The donkeys brayed at any time of the day, and sometimes in the early morning hours, too. I asked Tex if he raised them for a profit. He started, as though he had never thought about it. He just like having them around.
Tex checked to make sure the turkeys and the chickens had roosted in the barn before he went to bed. One night he counted them, “eleven, twelve, thirteen…Which one is missing?”
The little bantam had not come back. He told me she had a habit of staying out. He retrieved a flashlight from the house. We checked under the tractor and we looked up in the trees. He finally found her on the ground, dead. He picked her up with his bare hand, his voice betraying pain as he checked the body of the bird.
I think God is something like Tex. He likes us mules and chickens. He keeps us around even though we’re noisy and have no apparent use, because he enjoys having us around. He searches for us when we stray, and he is pained when we die for no good reason.

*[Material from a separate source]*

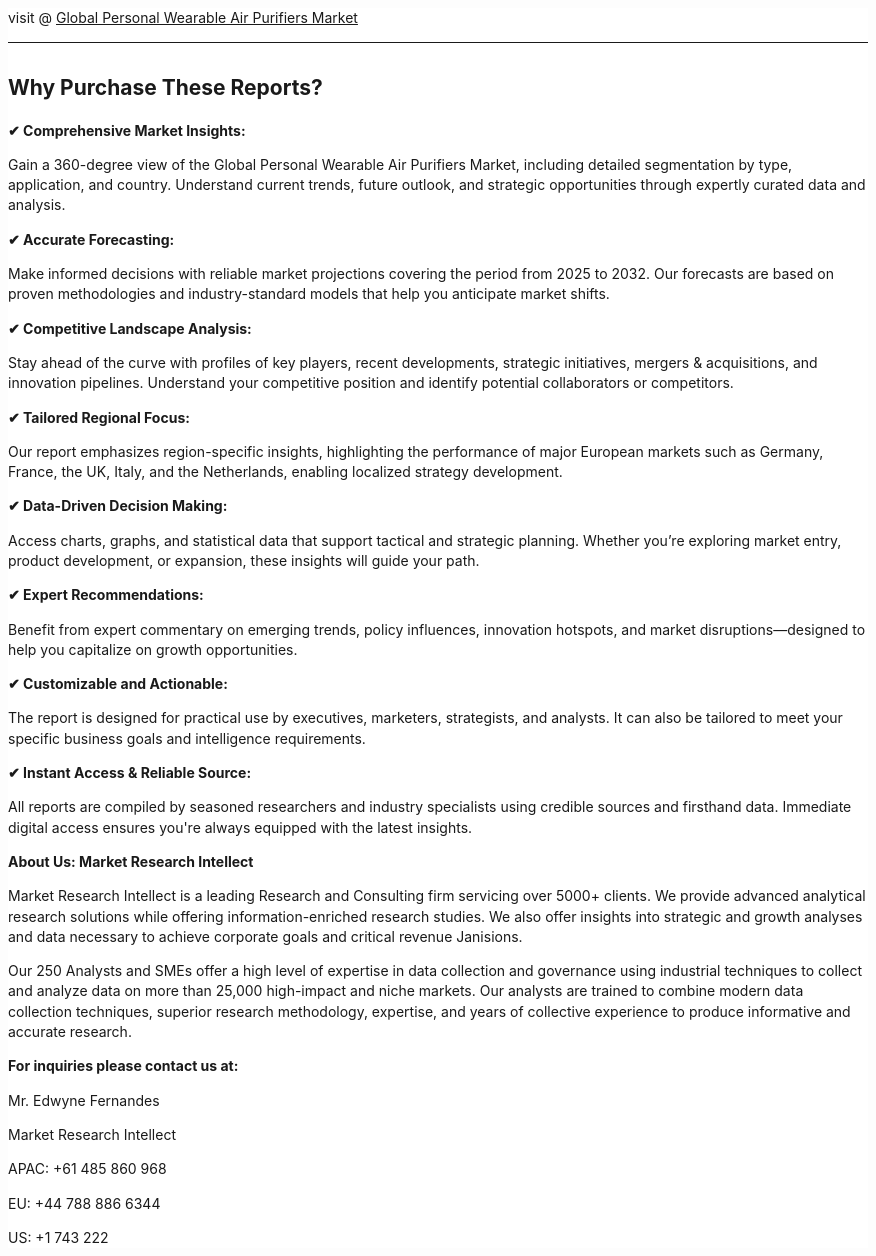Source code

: visit&nbsp;@</strong>&nbsp;</span><span class="font-[700]"><a href="https://www.marketresearchintellect.com/product/personal-wearable-air-purifiers-market/?utm_source=Linkedin&utm_medium=828" target="_blank" data-tracking-control-name="article-ssr-frontend-pulse_little-text-block" data-tracking-will-navigate="" data-test-link="">Global Personal Wearable Air Purifiers Market</a></span></p></blockquote><hr /><h2>Why Purchase These Reports?</h2><p><strong>✔ Comprehensive Market Insights:</strong></p><p>Gain a 360-degree view of the Global Personal Wearable Air Purifiers Market, including detailed segmentation by type, application, and country. Understand current trends, future outlook, and strategic opportunities through expertly curated data and analysis.</p><p><strong>✔ Accurate Forecasting:</strong></p><p>Make informed decisions with reliable market projections covering the period from 2025 to 2032. Our forecasts are based on proven methodologies and industry-standard models that help you anticipate market shifts.</p><p><strong>✔ Competitive Landscape Analysis:</strong></p><p>Stay ahead of the curve with profiles of key players, recent developments, strategic initiatives, mergers &amp; acquisitions, and innovation pipelines. Understand your competitive position and identify potential collaborators or competitors.</p><p><strong>✔ Tailored Regional Focus:</strong></p><p>Our report emphasizes region-specific insights, highlighting the performance of major European markets such as Germany, France, the UK, Italy, and the Netherlands, enabling localized strategy development.</p><p><strong>✔ Data-Driven Decision Making:</strong></p><p>Access charts, graphs, and statistical data that support tactical and strategic planning. Whether you&rsquo;re exploring market entry, product development, or expansion, these insights will guide your path.</p><p><strong>✔ Expert Recommendations:</strong></p><p>Benefit from expert commentary on emerging trends, policy influences, innovation hotspots, and market disruptions&mdash;designed to help you capitalize on growth opportunities.</p><p><strong>✔ Customizable and Actionable:</strong></p><p>The report is designed for practical use by executives, marketers, strategists, and analysts. It can also be tailored to meet your specific business goals and intelligence requirements.</p><p><strong>✔ Instant Access &amp; Reliable Source:</strong></p><p>All reports are compiled by seasoned researchers and industry specialists using credible sources and firsthand data. Immediate digital access ensures you're always equipped with the latest insights.</p><p><strong><span class="font-[700]">About Us: Market Research Intellect</span></strong></p><p><span class="">Market Research Intellect is a leading Research and Consulting firm servicing over 5000+ clients. We provide advanced analytical research solutions while offering information-enriched research studies.&nbsp;</span>We also offer insights into strategic and growth analyses and data necessary to achieve corporate goals and critical revenue Janisions.</p><p><span class="">Our 250 Analysts and SMEs offer a high level of expertise in data collection and governance using industrial techniques to collect and analyze data on more than 25,000 high-impact and niche markets. Our analysts are trained to combine modern data collection techniques, superior research methodology, expertise, and years of collective experience to produce informative and accurate research.</span></p><p><strong>For inquiries please contact us at:</strong></p><p>Mr. Edwyne Fernandes</p><p>Market Research Intellect</p><p>APAC: +61 485 860 968</p><p>EU: +44 788 886 6344</p><p>US: +1 743 222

The other day I took Isaac to TxDPS to get his learner’s permit to drive. I had Isaac fill out some forms while we waited in a line of a couple dozen people. When our turn came, I recognized the helpful clerk that helped me when I went to get my motorcycle’s license some months ago. She gave us a clipboard, and after I asked a couple times for a pen, she gave me the one I pointed to.
I filled out what I needed to on the verification of education and returned the pen. When Isaac finished a couple minutes later, and I returned the clipboard, a different woman sat at the desk. She said, “Sir, you forgot the pen.”
“I already returned it” I said over my shoulder as I walked away.
“Sir, you didn’t return the pen.”
I turned around. “I already returned it before.”
“Sir, you returned a clipboard without a pen.” She held it up for me to see. Her upper lip curled, as though she accused me of smacking a baby. I half expected her to growl. About twenty people in line watched me to see what I would do. All this over a stupid pen. It wasn’t worth a fight. I made a snap decision and turned to Isaac. “Give me your pen.” He handed it over without question. I handed it to the clerk. She disappeared behind the next person in line. The other people in line had blank expressions again.
I felt bad for Isaac. I had made him surrender his pen without thinking how valuable it might be. “I hope that pen wasn’t important to you.”
I had brought my computer to get some work done while Isaac took his test, but the whole situation sat like acid on my chest. Driving home, I told Isaac, “I still feel miffed. I don’t know why. It was just a stupid pen.”
But I wasn’t riled about the pen. I was upset about being misunderstood. No, it wasn’t that, either. It was more than that. I had been accused of lying in front of a room full of people. The clerk had shamed me, wrongly, over an insignificant object. I’ve lived and worked in a friendly environment for a long time, and I’m not used to mistreatment anymore. It made me angry.
Jesus said, “If someone slaps you on the cheek, offer the other cheek also. Give to anyone who asks; and when things are taken from you, don’t try to get them back. (Luke 6:29-30 NLT)” Sometimes I don’t like what Jesus says.
Once I stopped feeling offended, and started thinking clearly, I realized that the clerks at the office deal with hundreds of people every day, and at least some those people are surly. Pens walk away all the time. That must get annoying. Especially if the boss refuses to replace them. Maybe the the clerk got caught in a job she doesn’t like but has to work for the money. Maybe her home life has turned sour. She could have a hundred reasons for being in a foul mood.